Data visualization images
---

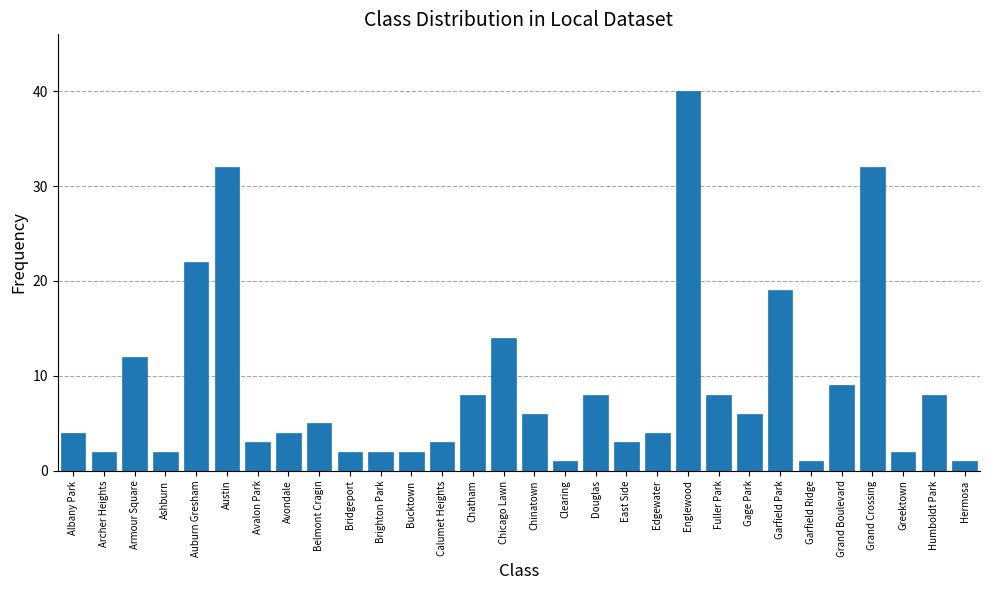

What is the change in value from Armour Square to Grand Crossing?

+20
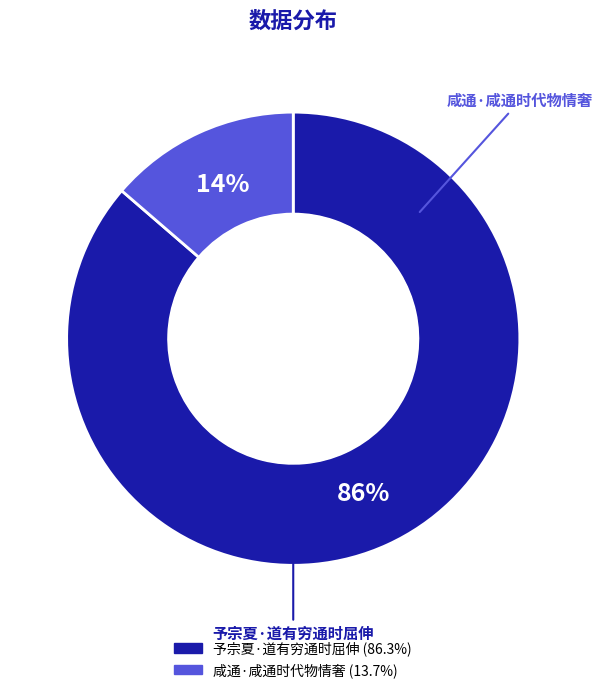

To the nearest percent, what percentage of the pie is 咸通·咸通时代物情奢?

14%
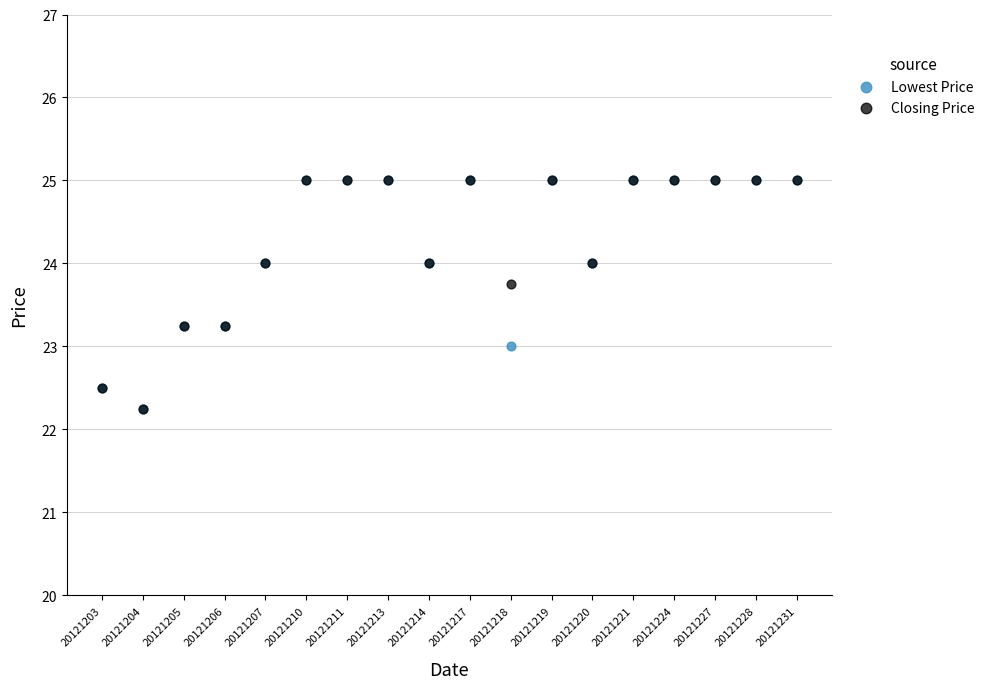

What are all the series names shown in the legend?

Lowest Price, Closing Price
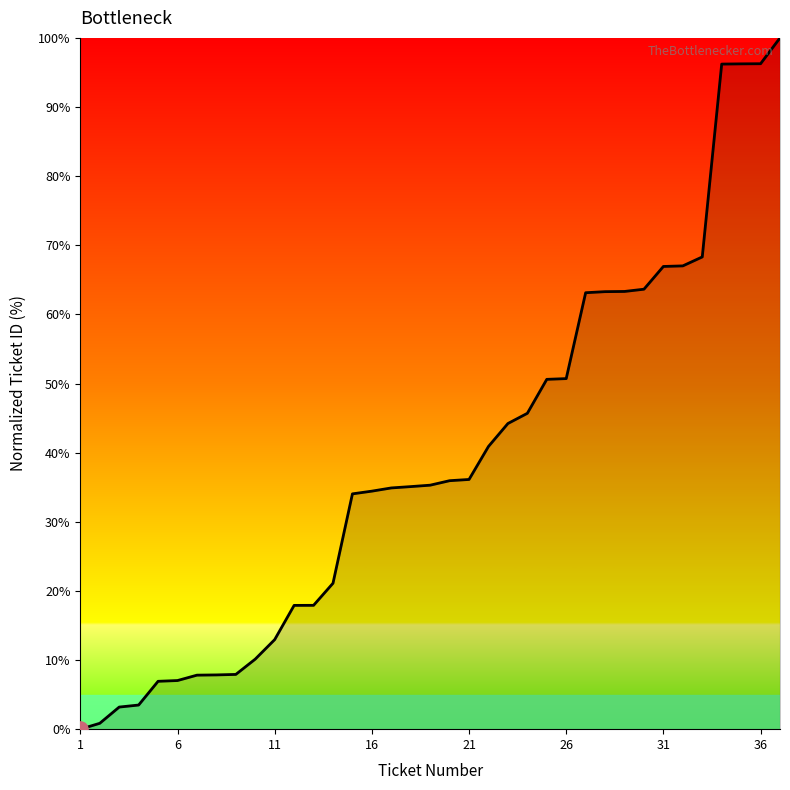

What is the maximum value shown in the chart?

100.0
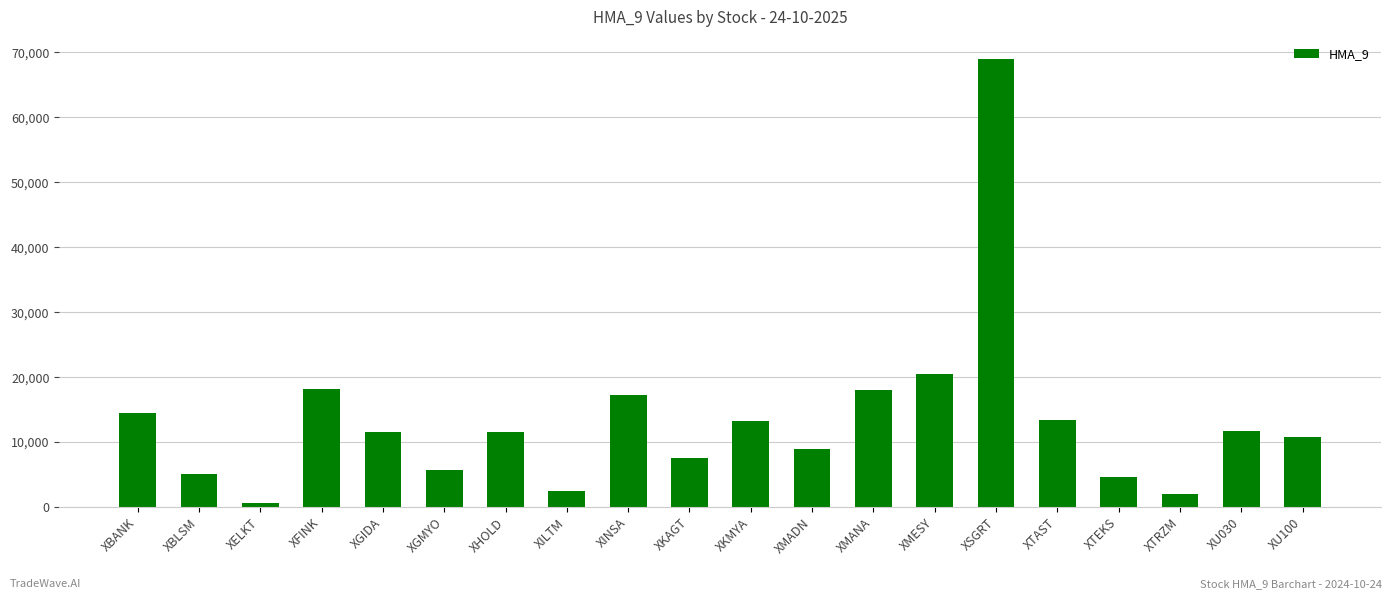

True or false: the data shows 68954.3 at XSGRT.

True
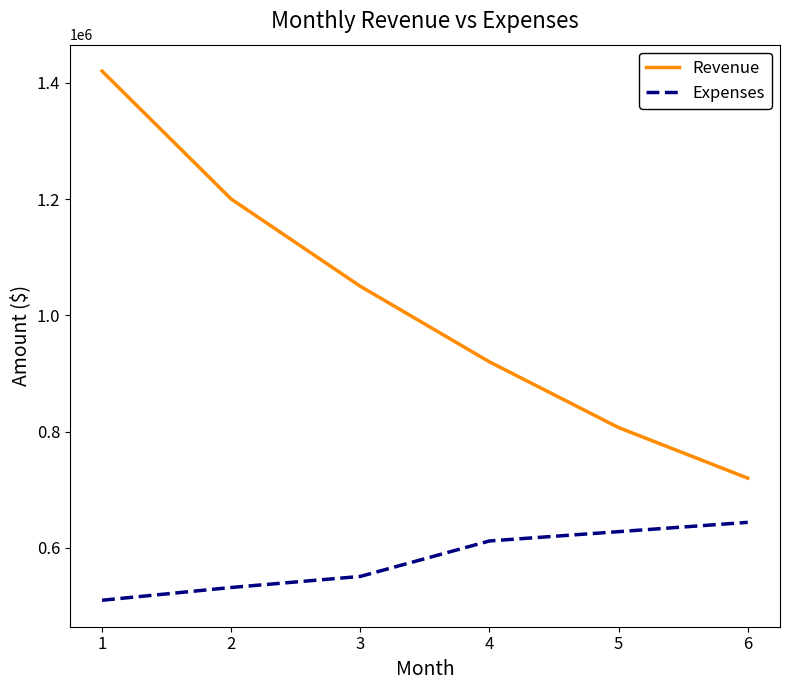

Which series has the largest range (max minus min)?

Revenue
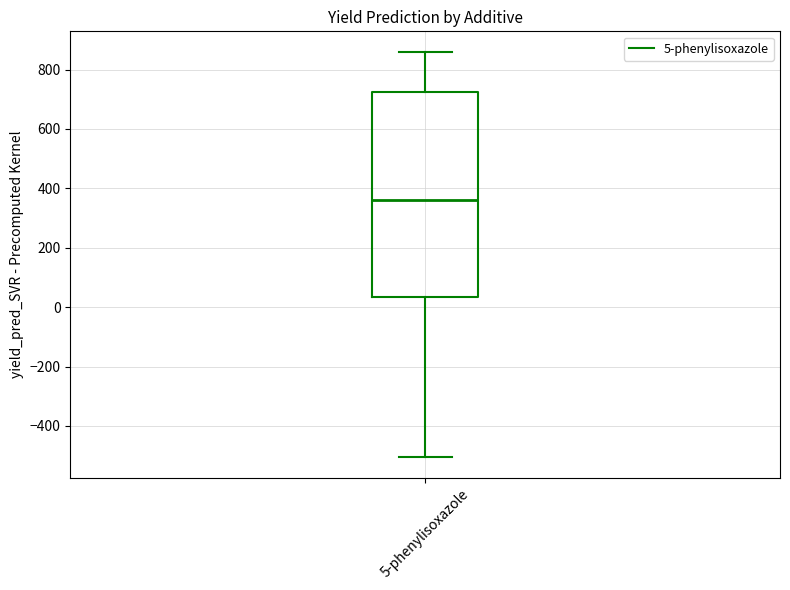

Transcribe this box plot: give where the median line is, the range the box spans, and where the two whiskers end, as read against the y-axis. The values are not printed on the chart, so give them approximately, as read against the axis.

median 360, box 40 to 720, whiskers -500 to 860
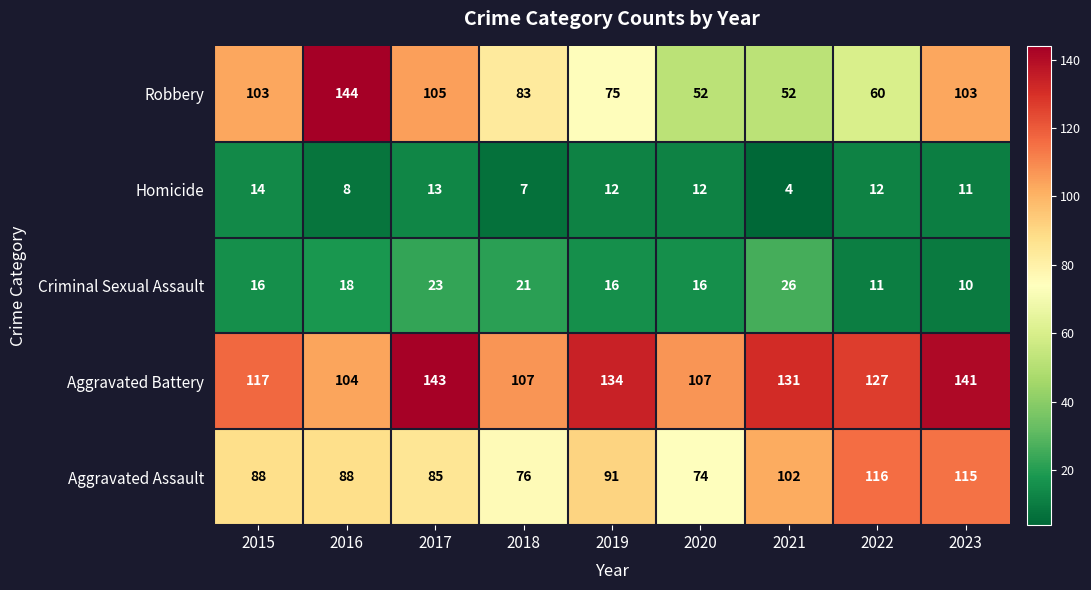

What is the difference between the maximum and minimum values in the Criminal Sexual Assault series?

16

---

→ **WORK ITEM**:
Starting with the line that reads "Lowest Price, Closing Price" and going on through the end of the listing, swap "chart" for "graph" and give those lines again with everything else unchanged. Leave the pictures out of your answer.

→ **SOLUTION FOR THIS TASK**:
Lowest Price, Closing Price

What is the maximum value shown in the graph?

100.0

True or false: the data shows 68954.3 at XSGRT.

True

Which series has the largest range (max minus min)?

Revenue

Transcribe this box plot: give where the median line is, the range the box spans, and where the two whiskers end, as read against the y-axis. The values are not printed on the graph, so give them approximately, as read against the axis.

median 360, box 40 to 720, whiskers -500 to 860

What is the difference between the maximum and minimum values in the Criminal Sexual Assault series?

16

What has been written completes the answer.